Open ravenscar opened 6 years ago

ravenscar commented 6 years ago

Summary

I would say that without Cognito implementing prompt=none on the /oauth2/authorize endpoint, and whilst the cognito cookie on <your_domain>.auth.<region>.amazoncognito.com/ expires after 60 minutes instead of 30 days (or what is set for the user pool) it is unsuitable to be used as an out-of-the-box solution for Single Page Applications.

Details

The recommended OAuth2 flow for a Single Page Application (SPA) is the Implicit Grant. This flow, by design, does not issue a refresh token to the web app.

There are many issues in this project around refreshing tokens that seem to be resolved by switching to Authorization Code Grant instead, which is OK for some native apps and some non-SPA web apps (e.g. where there are round trips to a server) but is unsuitable for SPA apps.

It is considered unsafe and bad practice for a web application to store a refresh token in session storage, local storage, or in javascript accessible memory as this opens up the app to many attacks which could result in the refresh token being exposed to a malicious third party which is now able to obtain ID/API tokens for the user.

The OpenID Provider (OP) usually sets an http only secure cookie on user login, and this is used for refreshing in this case the OP is awscognito and the cookie would be set on <your_domain>.auth.<region>.amazoncognito.com/. Cognito does set this cookie.

The typical process for refreshing tokens in an SPA is to call the OP's authorize endpoint with a prompt=none in the query string. This would normally occur in an embedded iframe in the SPA so as to not alter the UI and would either return new tokens which can be stored or an error, which deletes the tokens.

This is not a standard or requirement as it is up the the OpenID Provider to determine how a user is authorized, however if this is not implemented and it means that an SPA must choose to log in whenever the access token expires, or to adopt poor practices and store refresh tokens in the SPA (there is another option where we could have our own server which stores the refresh tokens and can refresh api/id tokens and deliver them to the SPA).

This partially works using cognito hosted UI, there is a cognito cookie stored when you login at <your_domain>auth.<region>.amazoncognito.com/login?client_id=<your_client_id>&response_type=token&redirect_uri=<your_redirect> and if you subsequently call <your_domain>auth.<region>.amazoncognito.com/oauth2/authorize?client_id=<your_client_id>&response_type=token&redirect_uri=<your_redirect> it will redirect with new tokens, with updated timestamps, without requiring interaction.

Unfortunately the cognito token expires after 60 minutes so it can only be used to extend the session to a maximum of 120 minutes. Also since the prompt parameter is not implemented there is no way for the iframe to get an error so it cannot be used in an iframe.

References

hhp21 commented 6 years ago

Any thoughts on this? It seems to me that it makes implicit grant totally impractical to use.

a053a commented 6 years ago

I'd prefer if AWS allows the configuration the id_token and session cookie expiry TTL based on your own requirements.

cervantek commented 6 years ago

This seems like a deal breaker for using Cognito User Pools for SPA development. I am seeing the cognito cookie valid for 8 hours though now, so that is a little better. I agree though that without the prompt=none option, the re-authorize cannot be transparent to the user.

- **MATERIAL**:
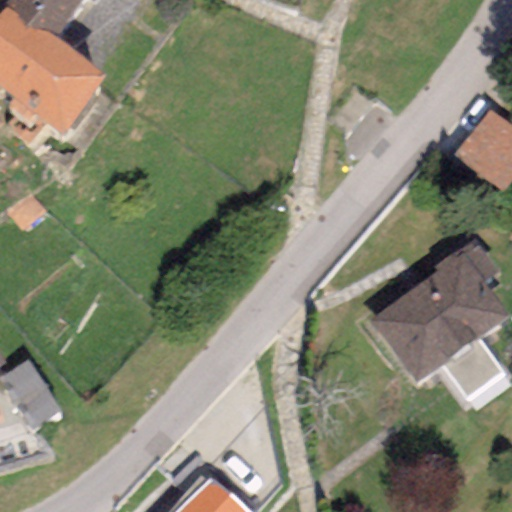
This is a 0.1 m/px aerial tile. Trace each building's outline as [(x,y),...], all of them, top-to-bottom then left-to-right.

- **REQUIRED WORK**:
1. Answer these questions using the Cognito discussion:
(a) Which OAuth2 flow is named as the recommended one for a Single Page Application?
(b) According to the summary, after how many minutes does the Cognito cookie expire?
(c) How long does the last commenter say the Cognito cookie is now valid?
2. Extract the passage of the Cognito discussion starting with "I would say" and going on through "Single Page Applications.".
3. Write what comes next in the discussion of Cognito and single page applications, picking up after its final comment.
The material that comes after the Cognito discussion is separate from it.

- **EXPECTED RESULTS**:
1.
(a) The Implicit Grant.
(b) 60 minutes.
(c) 8 hours.

2.
I would say that without Cognito implementing prompt=none on the /oauth2/authorize endpoint, and whilst the cognito cookie on <your_domain>.auth.<region>.amazoncognito.com/ expires after 60 minutes instead of 30 days (or what is set for the user pool) it is unsuitable to be used as an out-of-the-box solution for Single Page Applications.

3.
ppasmanik commented 6 years ago

Why there is no response from aws team on this??? This is making implicit flow absolutely useless. I am not sure how @cervantek got cognito cookie to work for 8 hours. I see only 1 hour, so you are stuck with maximum 2 hour for tokens if you do a workaround and make a call to oauth2/authorize endpoint for hosted login.

luomavaltteri commented 6 years ago

Wondering the same thing! This is a MUST feature for any real-world use.

gercorr-gw commented 5 years ago

This seems to be a vital feature for user experience. @cervantek do you have details on how to increase the cognito cookie timeout? Though even that would not fully solve the issue.

nihakue commented 5 years ago

The document that you referenced assumes that refresh tokens last indefinitely, but I believe that with Cognito User Pools you can configure the refresh token TTL

I don't know what security experts think about e.g. reducing the refresh token TTL to 1 day and storing it in the local storage of a SPA, but it seems no worse than increasing the TTL of the access token.

a053a commented 5 years ago

AWS needs to implement this properly by giving us the ability to configure cognito cookie timeout. If implemented, then using a proper Oidc JS library would get a new id_token and token periodically.

Beretta1979 commented 5 years ago

We need this feature too

ppasmanik commented 5 years ago

I agree with @nihakue . After talking to AWS team we went with that solution - setting refresh token ttl to 1 day, and doing refresh token every hour with auth code flow.

a053a commented 5 years ago

@ppasmanik @nihakue Although this is technically possible, it’s considered bad practice to store refresh tokens for SPA apps. AWS really needs to close in on this so they don’t keep putting applications at risk.

rajwilkhu commented 5 years ago

Could someone from the AWS team respond to this? Came across this issue whilst trying to implement silent refresh. I am now considering moving away from Cognito to something that supports the implicit flow better for SPAs.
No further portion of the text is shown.